Der Film endet, ich drücke automatisch auf den Rückspulknopf und höre die Kassette leise summen wie eine defekte Neonröhre. Wie oft habe ich mir das Video heute schon angesehen? Fünf- oder sechsmal? Vielleicht noch öfter. Ich versuche, nicht daran zu denken, wie oft ich mir diesen Film im Laufe der Jahre angesehen habe. Es muss hunderte Male gewesen sein, Geburtstage, Jahrestage und zu viele Tage dazwischen. Trotzdem bin ich immer noch nicht bereit, diesen jungen Frauen Lebewohl zu sagen, die ich liebe und bis zu meinem Tod lieben werde. Die Grandes Dames, wiederhole ich stumm, fast wie ein Gebet, als ihre Gesichter ein weiteres Mal den riesigen Bildschirm ausfüllen und ihr Lachen mir das Herz aufgehen lässt. Können seit jenem ersten Nachmittag wirklich dreiundzwanzig Jahre vergangen sein? Ist das möglich? Warum kann ich nicht loslassen?
Es klingelt.
»Mom, die Tür!«, ruft eine Stimme von oben.
»Kannst du aufmachen, Schätzchen?«, frage ich. »Es ist wahrscheinlich sowieso für dich.«
Ich höre Schritte auf der Treppe, die klingen wie von einer Horde Elefanten, obwohl es nur ein 21-jähriges Mädchen ist.
»Sieh nach, wer es ist, bevor du die Tür aufmachst«, rufe ich, doch es ist schon zu spät. Ich höre, wie die Tür geöffnet wird, leise Stimmen wehen in den neu eingerichteten »Medienraum« herüber, der links vom Hausflur abgeht. »Wer ist da, Schätzchen?«, frage ich, als meine Tochter in der Tür auftaucht.
»Jemand für dich«, antwortet sie mit einem leichten Schulterzucken. »Sie sagt, sie kennt dich.«
Ich halte den Film an und sehe die Frauen auf dem Bildschirm erstarren. Mittlerweile bin ich äußerst versiert im Umgang mit einem Videorecorder, was mich selbst ebenso erstaunt wie den Rest meiner Familie. Doch ich bin tatsächlich die Einzige, die weiß, wie man ihn programmiert, um eine Sendung aufzunehmen, während man unterwegs ist oder schläft. Ich weiß sogar, wie man auf einem Programm etwas aufnimmt, während man gleichzeitig ein anderes guckt, und darauf bin ich eigenartig, beinahe beunruhigend stolz. »Hat sie einen Namen genannt?«, frage ich, unwillig, mich von meinem Sofa zu erheben.
Ein weiteres Achselzucken. Ich stehe auf und folge meiner Tochter nach vorne.
Nach einem Nachmittag bei zugezogenen Vorhängen und mit laufender Lüftung vor dem Bildschirm habe ich vergessen, was für ein strahlender Tag es ist, wie warm die Julisonne brennt und wie frisch die Luft draußen ist. Sie strömt mir entgegen, als wollte sie mich umarmen, und wirft mich fast von den Beinen, als ich zur Haustür gehe.
Sie steht in der Tür, das Gesicht halb verdeckt vom Schatten einer Trauerweide vor dem Haus.

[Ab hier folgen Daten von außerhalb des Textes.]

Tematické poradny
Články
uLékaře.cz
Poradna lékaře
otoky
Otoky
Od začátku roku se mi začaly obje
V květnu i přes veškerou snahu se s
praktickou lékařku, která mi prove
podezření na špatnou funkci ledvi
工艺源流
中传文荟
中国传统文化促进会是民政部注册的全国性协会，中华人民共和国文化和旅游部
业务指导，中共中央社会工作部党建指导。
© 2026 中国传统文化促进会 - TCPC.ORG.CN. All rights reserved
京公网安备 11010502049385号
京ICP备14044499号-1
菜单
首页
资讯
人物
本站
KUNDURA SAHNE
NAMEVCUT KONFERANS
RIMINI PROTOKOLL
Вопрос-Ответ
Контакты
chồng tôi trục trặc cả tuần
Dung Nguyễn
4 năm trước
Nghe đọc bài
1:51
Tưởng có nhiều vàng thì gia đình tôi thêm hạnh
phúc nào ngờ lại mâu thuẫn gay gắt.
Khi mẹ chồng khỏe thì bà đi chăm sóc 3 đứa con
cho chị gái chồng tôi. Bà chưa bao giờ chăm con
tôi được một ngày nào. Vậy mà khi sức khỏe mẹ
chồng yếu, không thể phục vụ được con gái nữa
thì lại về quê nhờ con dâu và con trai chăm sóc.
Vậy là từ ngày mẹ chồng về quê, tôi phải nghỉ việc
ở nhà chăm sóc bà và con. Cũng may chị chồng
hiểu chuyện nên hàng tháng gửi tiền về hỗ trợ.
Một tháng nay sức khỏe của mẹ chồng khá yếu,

Sie bringt den Duft frisch geschnittener Blumen mit sich, und ich sehe den Strauß, den sie wie ein Baby im Arm hält. »Hi«, sagt sie schlicht, und mein Herz bleibt stehen.
Ich mache den Mund auf, um etwas zu sagen, doch es wollen keine Worte kommen. Was für einen gemeinen Streich spielt meine Phantasie mir, denke ich. Habe ich so lange im Dunkeln gesessen, dass ich schon anfange, Gespenster zu sehen, und nicht mehr zwischen der Realität und dem Unmöglichen unterscheiden kann?
»Mrs. Norman?«, fragt sie und bringt mich zu mir selbst zurück.
»Mom?« Whitney berührt meinen Arm, und ich spüre die Besorgnis in ihren Fingern.
»Sie erinnern sich vermutlich nicht mehr an mich. Ich bin Montana«, sagt sie beinahe so, als wäre sie sich selbst nicht sicher. Ihre Stimme klingt im Gegensatz zu der ihrer Mutter nervös und hauchig, doch ansonsten sind die beiden Frauen fast identisch. Es ist, als wäre Chris von meiner Videokassette geklettert, hätte feste Form angenommen, wäre ums Haus zur Tür gerannt und stünde jetzt vor mir. Es ist, als hätte ich auf einen falschen Knopf gedrückt und die letzten dreiundzwanzig Jahre wundersamerweise gelöscht. »Kann ich reinkommen?«, fragt sie.
Ich trete einen Schritt zurück und bitte sie herein. »Montana«, murmele ich, unfähig, mehr zu sagen.